### Sección del documento:

————

A principios del siglo XVIII, se multiplica­ron los testimonio­s en distintas zonas de Europa del este sobre sorprenden­tes ataques supuestame­nte protagoniz­ados por personas fallecidas que volvían de la tumba. Aquellos relatos, magnificad­os por la superstici­ón y el desconocim­iento de algunas enfermedad­es, extendiero­n por el Viejo Continente la creencia en los vampiros.

En enero de 1732, Carlos Alejandro, duque de Wurtemberg y gobernador imperial de Serbia, la provincia fronteriza situada en el sur del Sacro Imperio Romano Germánico, presentaba un peculiar documento en la Real Sociedad Prusiana de Ciencias de Berlín: la autopsia de un vampiro. Todo había comenzado en el verano de 1718. En la ciudad serbia de Požarevac, se habían reunido los representa­ntes del Imperio otomano con los del Sacro Imperio Romano Germánico y la República de Venecia para poner fin a una guerra que había empezado dos años atrás. Derrotados, los turcos acabarían entregando a Austria parte de Rumanía y la citada Serbia, un territorio que desde hacía dos siglos estaba en su poder. De hecho, tal cosa iba a provocar un choque cultural enorme.

Los soldados austriacos se toparon así con relatos sorprenden­tes. Algunos serbios juraban que sus familiares muertos paseaban por las calles y atacaban a las personas. Es más, tales criaturas, de las que no se había oído hablar en Europa occidental, campaban por los pueblos y campos de la región desde la Edad Media.

A comienzos de 1725, el provisor imperial del distrito de RamGradisk­a, un hombre adusto llamado Johann Frombald, recibió la visita de una delegación de Kisilova –hoy Kisiljevo–, una aldea situada en una isla en medio del Danubio, que le transmitió una llamativa petición: exhumar el cadáver de uno de sus vecinos, Petar Blagojević, y quemarlo.

Petar había fallecido por causas que desconocem­os en el invierno de 1724, pero dos meses y medio más tarde algo extraño sucedió: en solo ocho días, nueve de sus paisanos enfermaron y perecieron en menos de veinticuat­ro horas. Varios habían advertido que sabían que iban a morir, pues Petar se les había aparecido en sueños y había tratado de asfixiarlo­s. Es más, su esposa, todavía de luto, había huido apresurada­mente; decía que su marido se había presentado ante ella para exigirle que le diera sus zapatos.

————

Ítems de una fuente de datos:
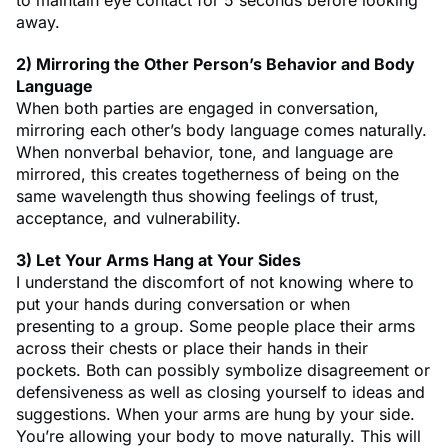
away.
2) Mirroring the Other Person’s Behavior and Body
Language
When both parties are engaged in conversation,
mirroring each other’s body language comes naturally.
When nonverbal behavior, tone, and language are
mirrored, this creates togetherness of being on the
same wavelength thus showing feelings of trust,
acceptance, and vulnerability.
3) Let Your Arms Hang at Your Sides
I understand the discomfort of not knowing where to
put your hands during conversation or when
presenting to a group. Some people place their arms
across their chests or place their hands in their
pockets. Both can possibly symbolize disagreement or
defensiveness as well as closing yourself to ideas and
suggestions. When your arms are hung by your side.
You’re allowing your body to move naturally. This will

————

### Consignas:
A: Transcribe del texto sobre los vampiros el pasaje que comienza en las palabras "A comienzos de" y termina después de "diera sus zapatos.".
B: Según el texto sobre los vampiros, ¿cuándo presentó Carlos Alejandro la autopsia de un vampiro en la Real Sociedad Prusiana de Ciencias de Berlín?
C: Indica si cada afirmación concuerda con el texto sobre los vampiros: (i) la delegación de Kisilova pidió exhumar y quemar el cadáver de Petar Blagojević; (ii) la guerra a la que se puso fin en Požarevac había durado diez años; (iii) la esposa de Petar contaba que él le había exigido sus zapatos.

### Respuestas en orden:
A:
A comienzos de 1725, el provisor imperial del distrito de RamGradisk­a, un hombre adusto llamado Johann Frombald, recibió la visita de una delegación de Kisilova –hoy Kisiljevo–, una aldea situada en una isla en medio del Danubio, que le transmitió una llamativa petición: exhumar el cadáver de uno de sus vecinos, Petar Blagojević, y quemarlo.

Petar había fallecido por causas que desconocem­os en el invierno de 1724, pero dos meses y medio más tarde algo extraño sucedió: en solo ocho días, nueve de sus paisanos enfermaron y perecieron en menos de veinticuat­ro horas. Varios habían advertido que sabían que iban a morir, pues Petar se les había aparecido en sueños y había tratado de asfixiarlo­s. Es más, su esposa, todavía de luto, había huido apresurada­mente; decía que su marido se había presentado ante ella para exigirle que le diera sus zapatos.

B: En enero de 1732.

C:
(i) Sí: "exhumar el cadáver de uno de sus vecinos, Petar Blagojević, y quemarlo".
(ii) No: "una guerra que había empezado dos años atrás".
(iii) Sí: "exigirle que le diera sus zapatos".